--- Work item ---
Return the records exactly, with nothing added.

[Collection entries]
_____

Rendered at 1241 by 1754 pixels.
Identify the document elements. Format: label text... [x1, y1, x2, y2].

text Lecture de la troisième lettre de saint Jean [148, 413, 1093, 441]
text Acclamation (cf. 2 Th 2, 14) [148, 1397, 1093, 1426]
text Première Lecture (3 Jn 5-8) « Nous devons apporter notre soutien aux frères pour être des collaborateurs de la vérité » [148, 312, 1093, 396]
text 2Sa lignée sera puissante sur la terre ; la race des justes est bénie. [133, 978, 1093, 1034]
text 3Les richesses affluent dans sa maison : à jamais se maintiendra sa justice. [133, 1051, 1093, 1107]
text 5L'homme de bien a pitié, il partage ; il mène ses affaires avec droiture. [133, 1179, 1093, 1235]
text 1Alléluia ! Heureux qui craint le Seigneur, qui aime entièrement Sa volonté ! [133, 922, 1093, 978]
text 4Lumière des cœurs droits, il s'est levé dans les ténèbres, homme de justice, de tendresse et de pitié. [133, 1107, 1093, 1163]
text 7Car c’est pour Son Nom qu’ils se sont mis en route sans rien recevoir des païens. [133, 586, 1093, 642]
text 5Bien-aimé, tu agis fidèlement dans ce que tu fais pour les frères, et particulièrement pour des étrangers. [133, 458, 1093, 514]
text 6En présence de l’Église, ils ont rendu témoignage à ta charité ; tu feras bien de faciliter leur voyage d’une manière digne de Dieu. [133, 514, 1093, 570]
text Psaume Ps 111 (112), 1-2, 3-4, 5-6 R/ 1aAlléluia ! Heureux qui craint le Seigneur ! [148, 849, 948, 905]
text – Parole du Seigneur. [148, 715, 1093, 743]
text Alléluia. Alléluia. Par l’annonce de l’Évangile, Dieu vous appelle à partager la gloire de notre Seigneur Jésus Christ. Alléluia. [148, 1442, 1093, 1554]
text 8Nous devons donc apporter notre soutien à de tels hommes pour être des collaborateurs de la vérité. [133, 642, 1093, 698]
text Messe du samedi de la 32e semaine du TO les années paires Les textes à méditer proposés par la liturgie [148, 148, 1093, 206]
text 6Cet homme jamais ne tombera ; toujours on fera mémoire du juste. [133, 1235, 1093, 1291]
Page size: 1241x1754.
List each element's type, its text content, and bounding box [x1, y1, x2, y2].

_____

--- Task answer ---
Rendered at 1241 by 1754 pixels.
Identify the document elements. Format: label text... [x1, y1, x2, y2].

text Lecture de la troisième lettre de saint Jean [148, 413, 1093, 441]
text Acclamation (cf. 2 Th 2, 14) [148, 1397, 1093, 1426]
text Première Lecture (3 Jn 5-8) « Nous devons apporter notre soutien aux frères pour être des collaborateurs de la vérité » [148, 312, 1093, 396]
text 2Sa lignée sera puissante sur la terre ; la race des justes est bénie. [133, 978, 1093, 1034]
text 3Les richesses affluent dans sa maison : à jamais se maintiendra sa justice. [133, 1051, 1093, 1107]
text 5L'homme de bien a pitié, il partage ; il mène ses affaires avec droiture. [133, 1179, 1093, 1235]
text 1Alléluia ! Heureux qui craint le Seigneur, qui aime entièrement Sa volonté ! [133, 922, 1093, 978]
text 4Lumière des cœurs droits, il s'est levé dans les ténèbres, homme de justice, de tendresse et de pitié. [133, 1107, 1093, 1163]
text 7Car c’est pour Son Nom qu’ils se sont mis en route sans rien recevoir des païens. [133, 586, 1093, 642]
text 5Bien-aimé, tu agis fidèlement dans ce que tu fais pour les frères, et particulièrement pour des étrangers. [133, 458, 1093, 514]
text 6En présence de l’Église, ils ont rendu témoignage à ta charité ; tu feras bien de faciliter leur voyage d’une manière digne de Dieu. [133, 514, 1093, 570]
text Psaume Ps 111 (112), 1-2, 3-4, 5-6 R/ 1aAlléluia ! Heureux qui craint le Seigneur ! [148, 849, 948, 905]
text – Parole du Seigneur. [148, 715, 1093, 743]
text Alléluia. Alléluia. Par l’annonce de l’Évangile, Dieu vous appelle à partager la gloire de notre Seigneur Jésus Christ. Alléluia. [148, 1442, 1093, 1554]
text 8Nous devons donc apporter notre soutien à de tels hommes pour être des collaborateurs de la vérité. [133, 642, 1093, 698]
text Messe du samedi de la 32e semaine du TO les années paires Les textes à méditer proposés par la liturgie [148, 148, 1093, 206]
text 6Cet homme jamais ne tombera ; toujours on fera mémoire du juste. [133, 1235, 1093, 1291]
Page size: 1241x1754.
List each element's type, its text content, and bounding box [x1, y1, x2, y2].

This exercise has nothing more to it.